In your transcription, keep every record exact and leave out the pictures.
──────── DATA SHOWN
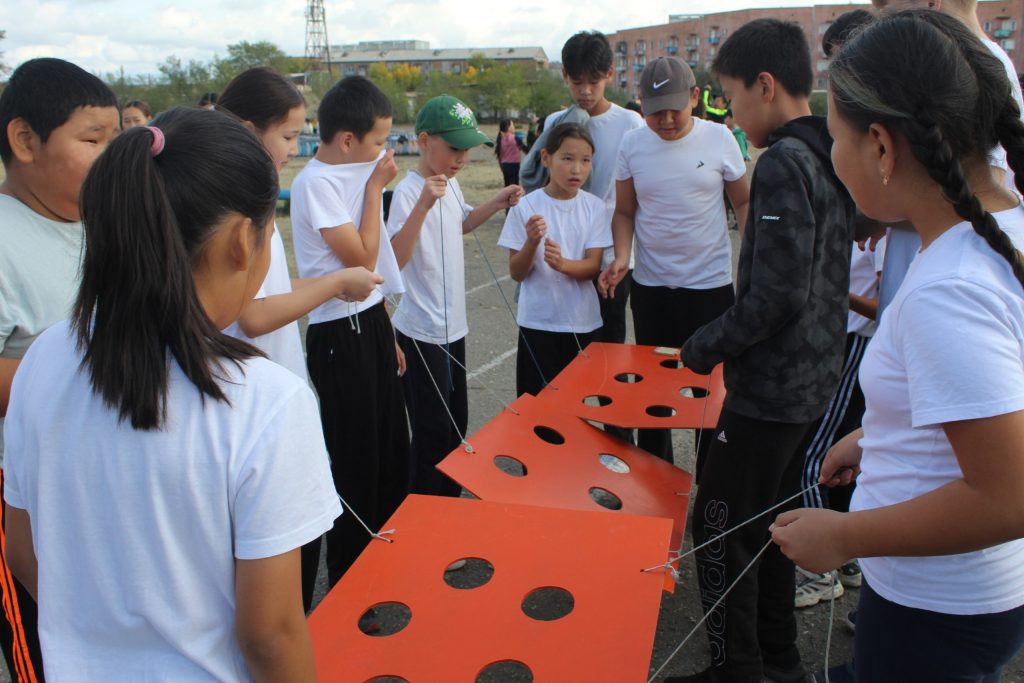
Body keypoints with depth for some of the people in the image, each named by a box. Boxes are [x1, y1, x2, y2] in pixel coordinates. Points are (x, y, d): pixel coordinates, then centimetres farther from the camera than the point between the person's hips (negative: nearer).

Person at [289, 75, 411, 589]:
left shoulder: (355, 174, 9)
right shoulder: (316, 183, -17)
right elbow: (362, 257, -19)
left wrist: (387, 334, 17)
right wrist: (375, 188, -12)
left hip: (372, 322, 8)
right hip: (339, 334, -8)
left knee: (392, 446, 17)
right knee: (355, 458, 4)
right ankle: (348, 574, 23)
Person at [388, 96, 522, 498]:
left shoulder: (451, 184, 6)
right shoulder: (409, 191, -21)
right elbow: (395, 258, -33)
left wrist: (495, 205, 11)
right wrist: (424, 204, -42)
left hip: (452, 326, 9)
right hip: (422, 332, -9)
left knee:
────────────────
EXPECTED ANSWER
Body keypoints with depth for some of the people in the image, each named by a box. Boxes are [x1, y1, x2, y2] in pixel coordinates. Points are (x, y, d): pixel coordinates, then centimetres farther from the camera than the point between the person's hips (negative: nearer).

Person at [289, 75, 411, 589]:
left shoulder: (355, 174, 9)
right shoulder: (316, 183, -17)
right elbow: (362, 257, -19)
left wrist: (387, 334, 17)
right wrist: (375, 188, -12)
left hip: (372, 322, 8)
right hip: (339, 334, -8)
left knee: (392, 446, 17)
right knee: (355, 458, 4)
right ankle: (348, 574, 23)
Person at [388, 96, 522, 498]:
left shoulder: (451, 184, 6)
right shoulder: (409, 191, -21)
right elbow: (395, 258, -33)
left wrist: (495, 205, 11)
right wrist: (424, 204, -42)
left hip: (452, 326, 9)
right hip: (422, 332, -9)
left knee:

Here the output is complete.